Many Black writers have written about race, racism, oppression and the need for equality in the form of letters. Some of these include Martin Luther King’s “Letter From Birmingham Jail”, James Baldwin’s “Letter to [his] Nephew” and more recently Desmond Coles open letter of resignation from the Toronto Star, “I Choose Activism for Black Liberation”. Students will do a search of social and other forms of media, choose a topical issue and reflect on the way this is presented on different platforms and then, in the form of a letter to a loved one, write about their fears about this issue. The letter may also be about the student’s fear for the student’s loved one - given the way this issue is developing or has developed.

Text to Text Connections

Text to World Connections

Potential Strategy from Engaging Readers and Writers with Inquiry

Engaging Readers and Writers with Inquiry by Jeffrey D Willhelm (P.114-115)
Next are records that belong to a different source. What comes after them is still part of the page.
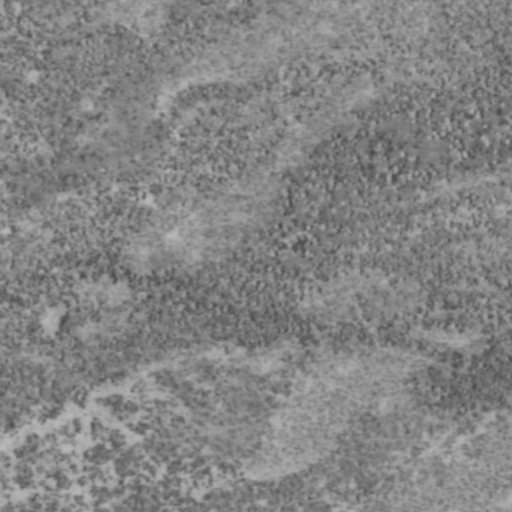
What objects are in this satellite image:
crop: (256, 256)
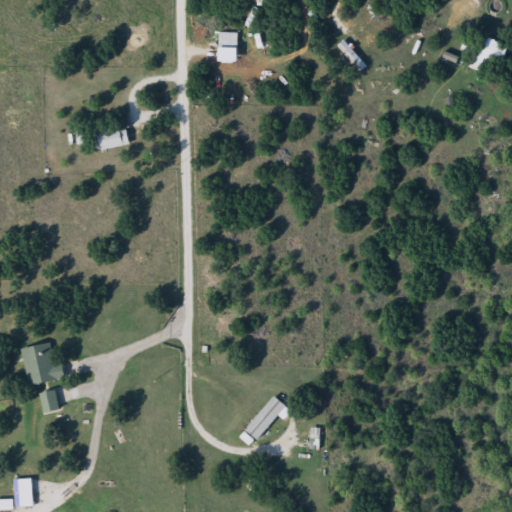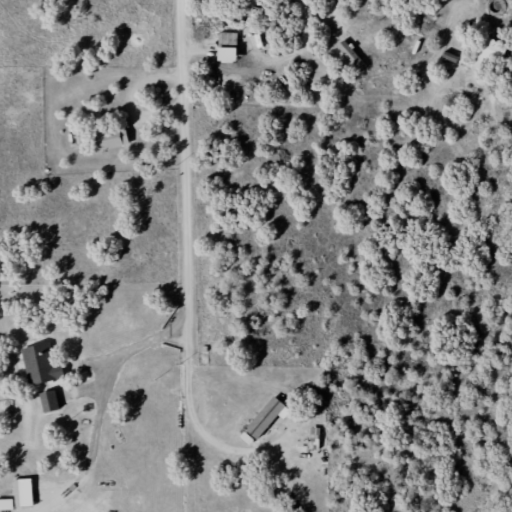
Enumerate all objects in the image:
building: (257, 5)
building: (486, 58)
building: (352, 59)
road: (212, 122)
building: (109, 144)
building: (41, 369)
building: (265, 422)
building: (24, 497)
building: (6, 507)
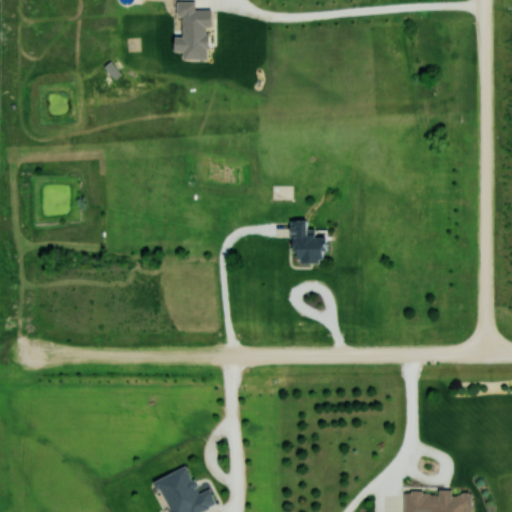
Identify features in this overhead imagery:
road: (356, 12)
road: (486, 177)
building: (304, 243)
road: (224, 267)
road: (269, 354)
road: (234, 457)
road: (409, 457)
building: (433, 501)
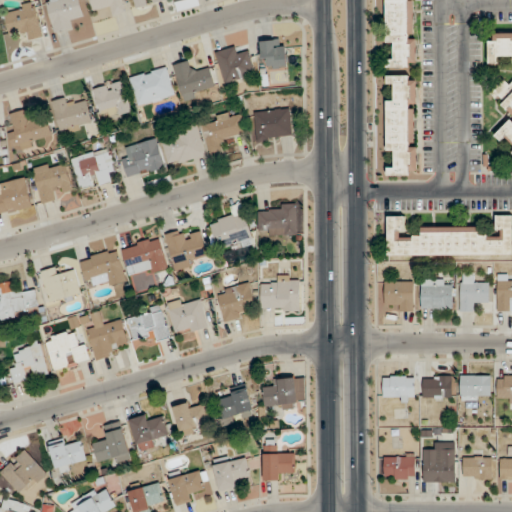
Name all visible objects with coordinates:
road: (474, 1)
building: (145, 2)
building: (110, 6)
building: (63, 13)
building: (22, 20)
building: (400, 32)
road: (159, 35)
building: (499, 45)
building: (274, 53)
building: (234, 64)
building: (193, 79)
building: (152, 85)
road: (437, 94)
road: (460, 95)
building: (112, 100)
building: (504, 108)
building: (71, 113)
building: (273, 123)
building: (402, 124)
building: (28, 129)
building: (222, 129)
building: (183, 144)
building: (143, 158)
building: (94, 168)
building: (53, 181)
road: (433, 187)
building: (14, 195)
road: (176, 196)
building: (277, 221)
building: (232, 228)
building: (449, 239)
building: (186, 248)
road: (327, 255)
building: (144, 256)
road: (356, 256)
building: (103, 268)
building: (60, 284)
building: (472, 292)
building: (504, 293)
building: (281, 294)
building: (400, 294)
building: (437, 294)
building: (17, 300)
building: (234, 300)
building: (188, 314)
building: (149, 324)
building: (105, 334)
building: (66, 350)
road: (250, 350)
building: (28, 363)
building: (438, 386)
building: (399, 387)
building: (475, 387)
building: (505, 387)
building: (285, 392)
building: (234, 404)
building: (190, 416)
building: (148, 430)
building: (113, 444)
building: (68, 453)
building: (277, 463)
building: (439, 463)
building: (399, 466)
building: (477, 467)
building: (505, 468)
building: (230, 472)
building: (27, 475)
building: (186, 486)
building: (145, 497)
building: (92, 502)
building: (11, 505)
road: (408, 511)
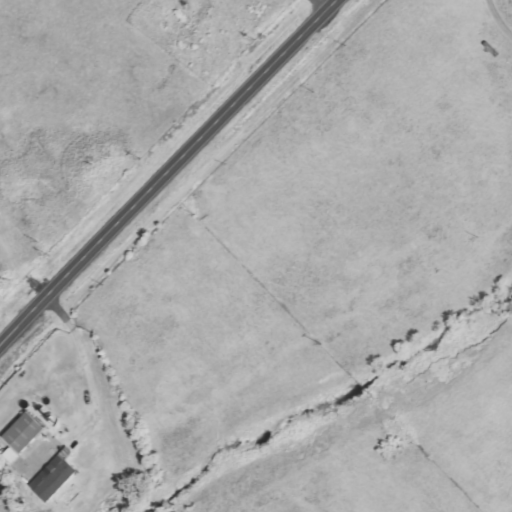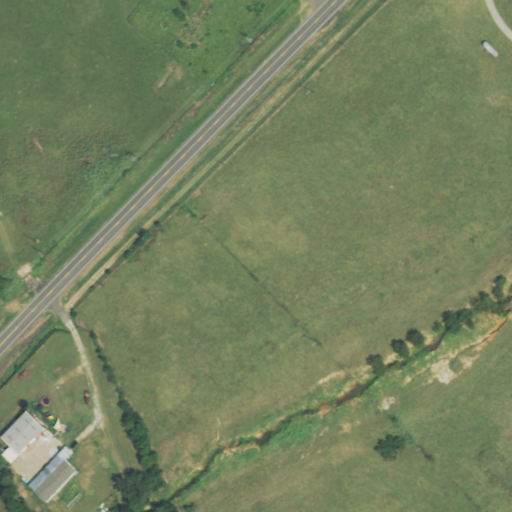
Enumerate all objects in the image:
road: (498, 18)
road: (168, 172)
road: (98, 400)
building: (30, 432)
building: (58, 477)
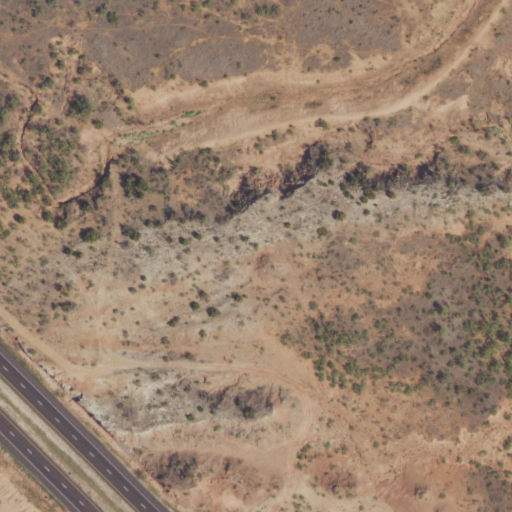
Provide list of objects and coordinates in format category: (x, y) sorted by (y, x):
road: (74, 437)
road: (48, 463)
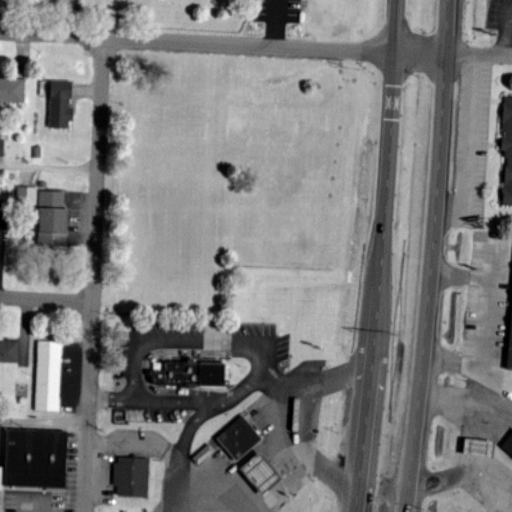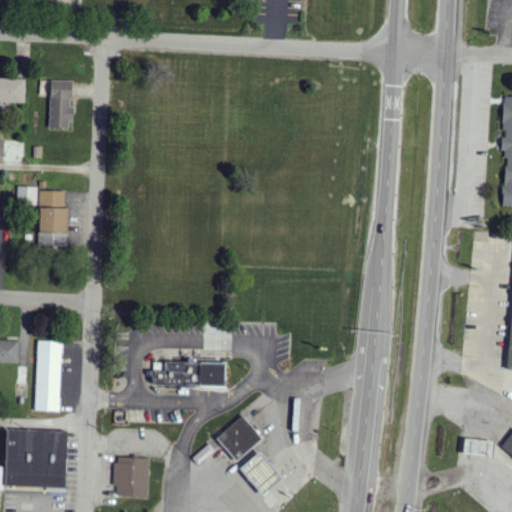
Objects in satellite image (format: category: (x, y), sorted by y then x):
parking lot: (498, 14)
road: (509, 32)
road: (220, 43)
road: (476, 54)
building: (12, 90)
building: (60, 104)
building: (2, 147)
building: (507, 150)
building: (507, 152)
road: (48, 164)
building: (27, 195)
building: (53, 219)
road: (375, 256)
road: (425, 256)
road: (91, 275)
road: (45, 301)
building: (121, 330)
parking lot: (200, 336)
building: (511, 337)
building: (9, 351)
road: (157, 353)
building: (189, 373)
building: (174, 374)
building: (212, 374)
building: (48, 375)
building: (48, 376)
road: (227, 392)
parking lot: (154, 416)
road: (42, 422)
gas station: (239, 438)
building: (239, 438)
road: (131, 441)
building: (508, 444)
building: (508, 445)
building: (479, 447)
road: (299, 450)
road: (176, 453)
building: (203, 454)
building: (35, 458)
building: (36, 459)
gas station: (261, 473)
building: (262, 473)
building: (131, 475)
building: (131, 476)
parking lot: (103, 479)
parking lot: (48, 488)
road: (250, 511)
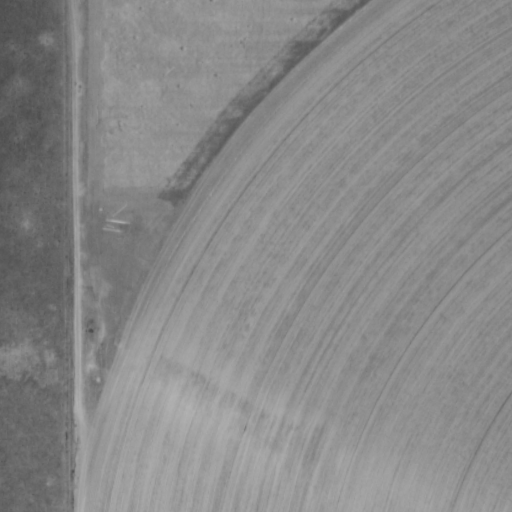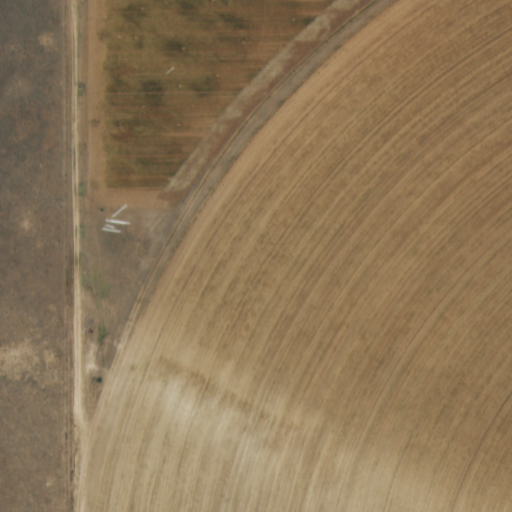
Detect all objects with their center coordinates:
road: (80, 256)
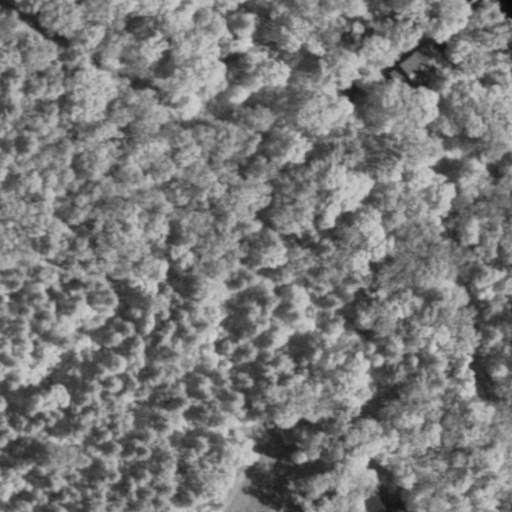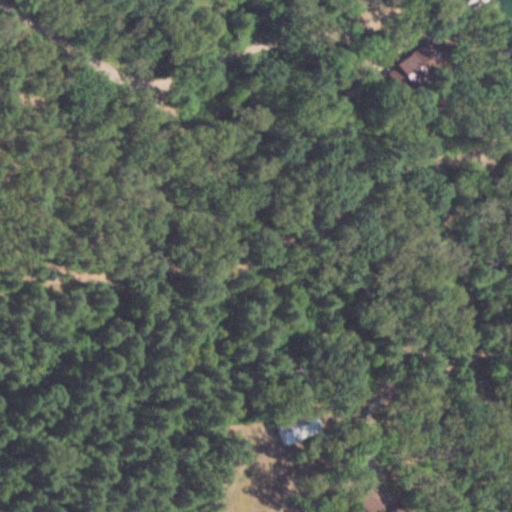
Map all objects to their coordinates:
building: (411, 69)
road: (181, 77)
road: (216, 265)
road: (439, 360)
building: (295, 429)
building: (369, 500)
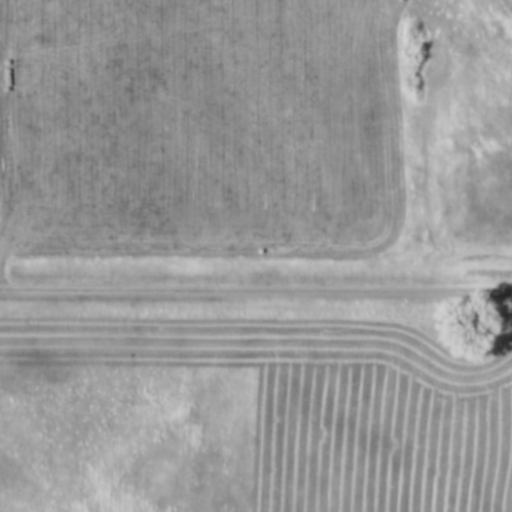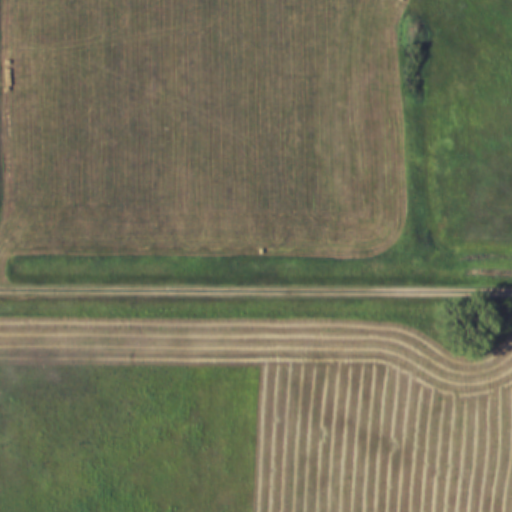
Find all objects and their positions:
road: (256, 284)
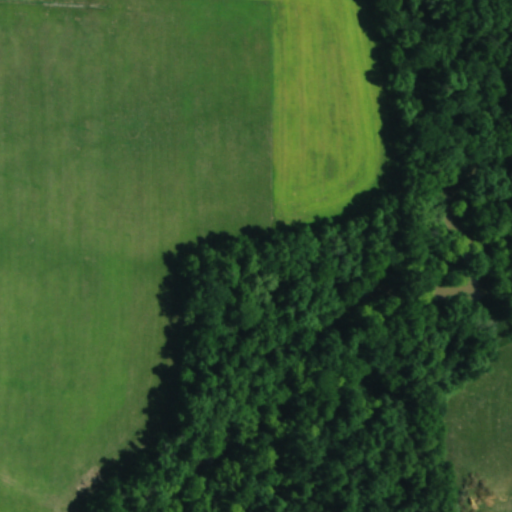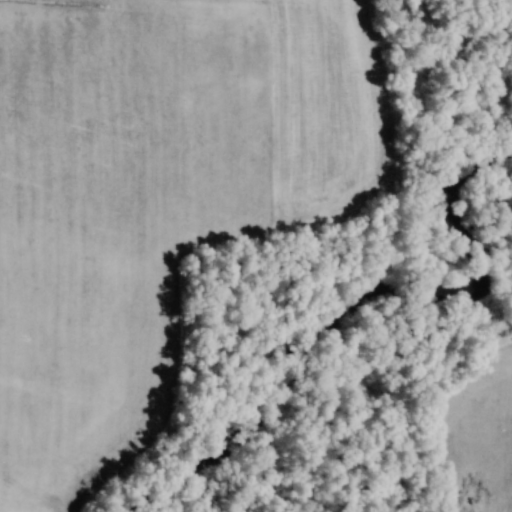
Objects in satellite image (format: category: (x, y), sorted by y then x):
crop: (325, 112)
crop: (114, 214)
park: (17, 506)
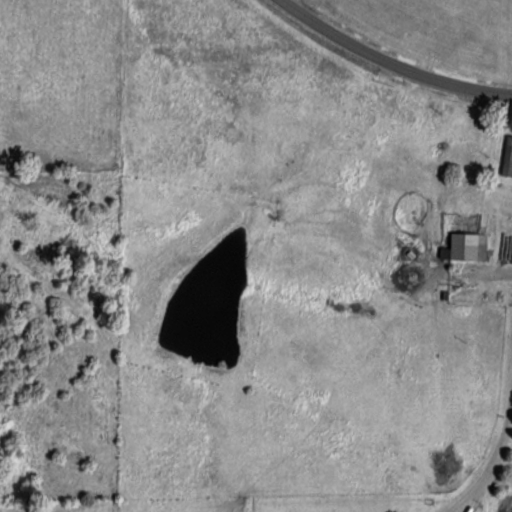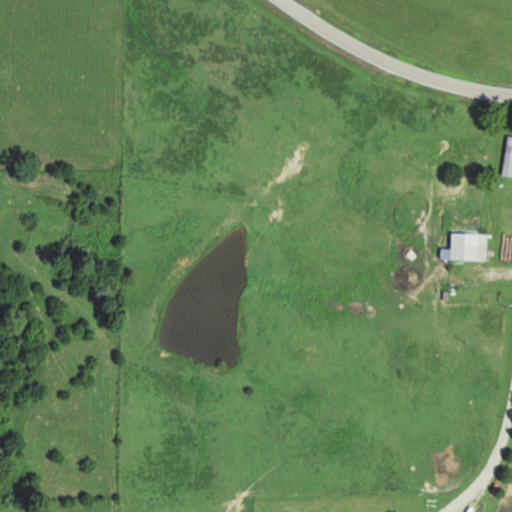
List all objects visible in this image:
road: (401, 59)
building: (507, 155)
building: (467, 245)
road: (494, 461)
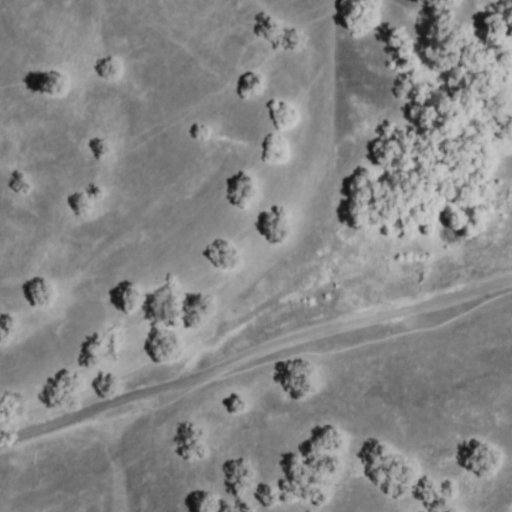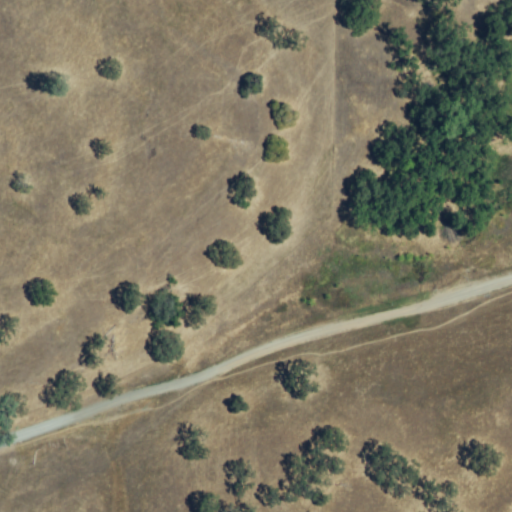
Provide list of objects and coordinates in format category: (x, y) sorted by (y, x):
road: (255, 358)
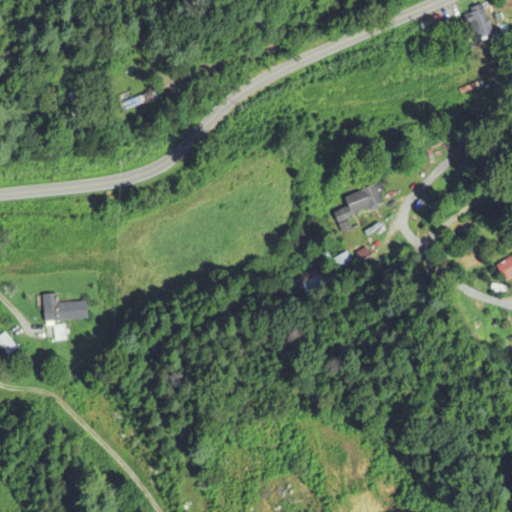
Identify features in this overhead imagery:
building: (479, 22)
building: (141, 102)
road: (222, 108)
road: (412, 196)
building: (360, 206)
building: (342, 262)
building: (506, 269)
building: (318, 283)
road: (18, 306)
building: (63, 310)
building: (6, 344)
road: (94, 427)
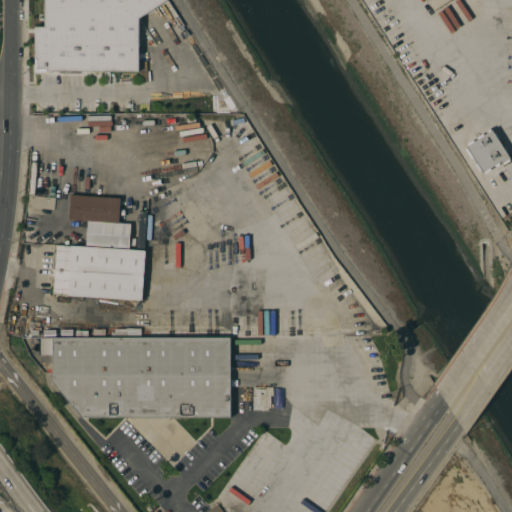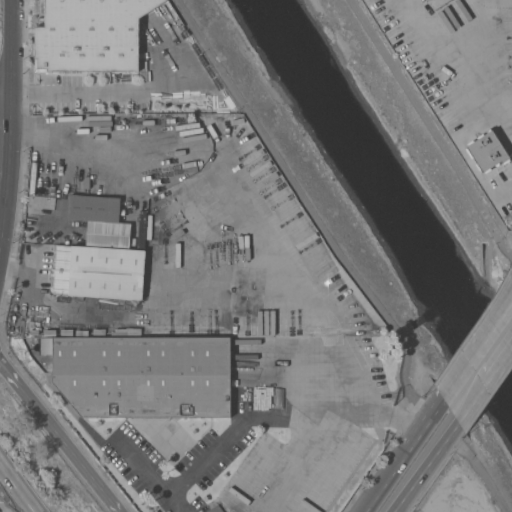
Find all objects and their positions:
building: (89, 35)
road: (10, 48)
building: (52, 52)
road: (152, 88)
road: (52, 95)
road: (5, 96)
road: (474, 109)
road: (431, 129)
road: (9, 140)
building: (485, 151)
road: (307, 209)
road: (3, 216)
building: (137, 237)
building: (98, 255)
building: (99, 255)
road: (508, 268)
road: (228, 283)
road: (300, 283)
road: (79, 312)
road: (470, 331)
building: (44, 346)
road: (474, 349)
road: (500, 357)
building: (142, 375)
building: (143, 376)
road: (474, 397)
road: (282, 418)
road: (421, 425)
road: (60, 438)
road: (387, 447)
road: (295, 465)
road: (427, 465)
road: (153, 476)
road: (383, 479)
road: (15, 489)
building: (215, 509)
building: (215, 509)
road: (31, 511)
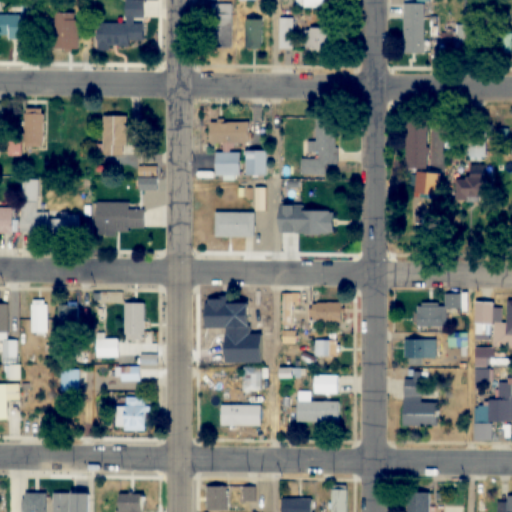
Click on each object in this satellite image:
building: (248, 0)
building: (311, 4)
building: (219, 15)
building: (18, 24)
building: (125, 28)
building: (415, 28)
building: (68, 29)
building: (287, 34)
building: (460, 35)
building: (323, 39)
building: (498, 41)
road: (472, 44)
road: (256, 86)
building: (3, 120)
building: (34, 128)
building: (230, 133)
building: (115, 136)
building: (418, 141)
building: (476, 146)
building: (323, 149)
building: (228, 165)
building: (428, 183)
building: (471, 187)
building: (43, 216)
building: (119, 219)
building: (6, 220)
building: (308, 223)
building: (236, 225)
road: (358, 255)
road: (183, 256)
road: (277, 256)
road: (255, 276)
building: (288, 308)
building: (439, 311)
building: (328, 313)
building: (219, 315)
building: (40, 317)
building: (68, 317)
building: (501, 319)
building: (135, 322)
building: (494, 322)
building: (7, 334)
building: (459, 340)
building: (327, 348)
building: (422, 352)
building: (13, 372)
building: (484, 372)
building: (131, 374)
building: (71, 380)
building: (255, 382)
building: (326, 384)
road: (472, 395)
building: (9, 397)
building: (419, 402)
building: (317, 409)
building: (259, 412)
building: (493, 413)
building: (133, 414)
road: (255, 460)
building: (250, 494)
building: (218, 498)
building: (339, 499)
building: (130, 502)
building: (298, 505)
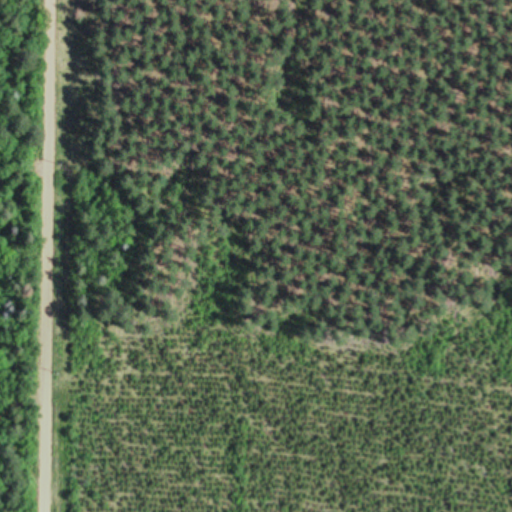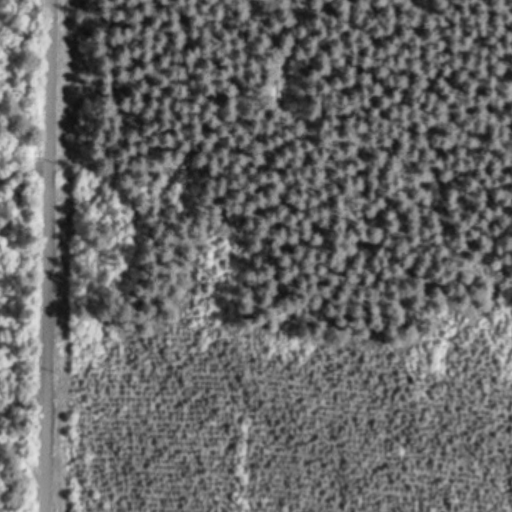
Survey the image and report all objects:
road: (39, 256)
ReQuest (Manzo 1969) helps student thinking move from literal to implied to critical to applicative. The ReQuest strategy involves asking student to create three different kinds of meaning while they read.

1. On the lines- recognizing key factual information that is directly stated

2. Between the lines- making interpretive/inferential moves that require students to fill in textual gaps by making connections between details in the text and/or their own experiences.

3. Beyond the lines- extending thinking beyond the text's explicit and implicit meanings to evaluation and application in the larger world.